I should clarify, I actually never intended to keep her. I bought her because she needed a home (and was being sold un-spayed and her owners were really pushing breeding her). I planned on keeping her for a few weeks to assess temperament, work on any training that needed it and then I had a wonderful home lined up for her. That all fell apart when she attacked my golden, and I had to tell the home for her that they weren't going to be able to take her (the lady had a service dog is training, and wanted to continue doing that). I put placing her on hold so I could work with her on the dog aggression and hopefully get over over that as much as possible. In all honesty though I am getting really attached and may end up keeping her.


----------



## Eowyn (Aug 29, 2013)

nolefan said:


> p.s. Are you able to work on more than just obedience with her? Maybe some agility work, things you two can do at home? (touch, wobble board, tunnel, low jumps?) Just the experience of success with some of those skills and earning your praise and enjoying the experience could be a useful tool for working on her confidence and continue to strengthen your bond.
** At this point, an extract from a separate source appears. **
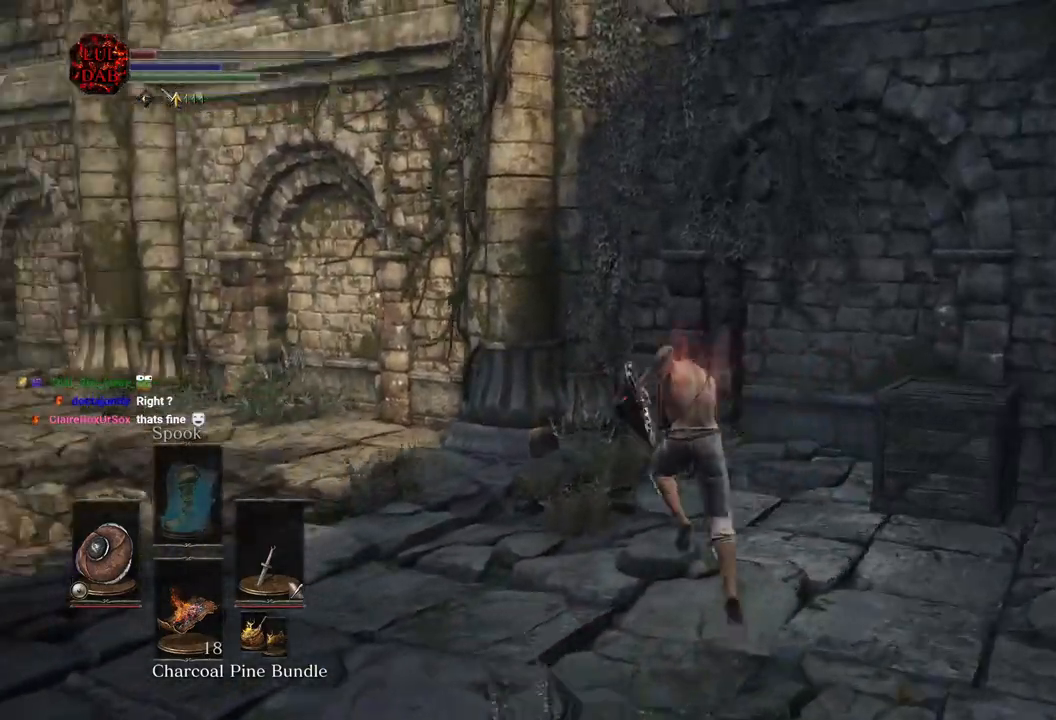
{"dt_ms": 1000, "buttons": ["CIRCLE"], "left_stick": "up", "right_stick": "center"}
I started her on agility (just the tunnel and umps with the bar either lying on the ground or low cross rails) but haven't done more than 2 or 3 sessions. I do plan on doing more with her if I can though, as she seems to be really good (I had her cantering through the tunnel in under 5 minutes). She is incredibly ball/food driven too, so that would making training easy.


----------



## Charliethree (Jul 18, 2010)

Go easy on yourself, you inadvertently put her in a situation that she was unable to cope with. Though it is understandable to think that she was 'protecting' you, consider the possibility and likelihood that she was simply -afraid of him, and she felt most secure , but not totally safe, staying close to you. It could be associated with past abuse, could be lack of socialization with men in general - it is so hard to know the 'why', or find a logical 'reason' for it all.
This was a new and stressful situation for her, and from her perspective, he 'ignored' all of her signals telling him she was uncomfortable with him. Her 'warnings' escalated in typical dog fashion, first the growl getting louder, then the barking and the change in physical appearance. The longer he ignored her, and the more he moved about, the more anxious she became and the more 'threatening' she tried to be - in an effort to get him to go away. She couldn't, not 'wouldn't', settle down, it was a very frightening situation for her, her mind and body were prepared for 'fight or flight', she doesn't have control over that.
So what you know now, is that for what ever reason, men make her feel unsafe, could be all men, could be only certain men, but she needs your help to change that for her.


----------



## cubbysan (Mar 13, 2007)

Years ago, we were in a similar position. Rescued a GSD on our own from a neglectful / abusive situation. Timing was all wrong, I was due with my first baby in four weeks. We had a family lined up too - but the week we were waiting, she fell in love with my husband.

The first week I took her out on a leash, she would not allow any men near me. It took about a year for her to seem settled, before that were had submissive peeing, if my husband was yelling at the TV for a ball game or if we praised her for anything. She did stop.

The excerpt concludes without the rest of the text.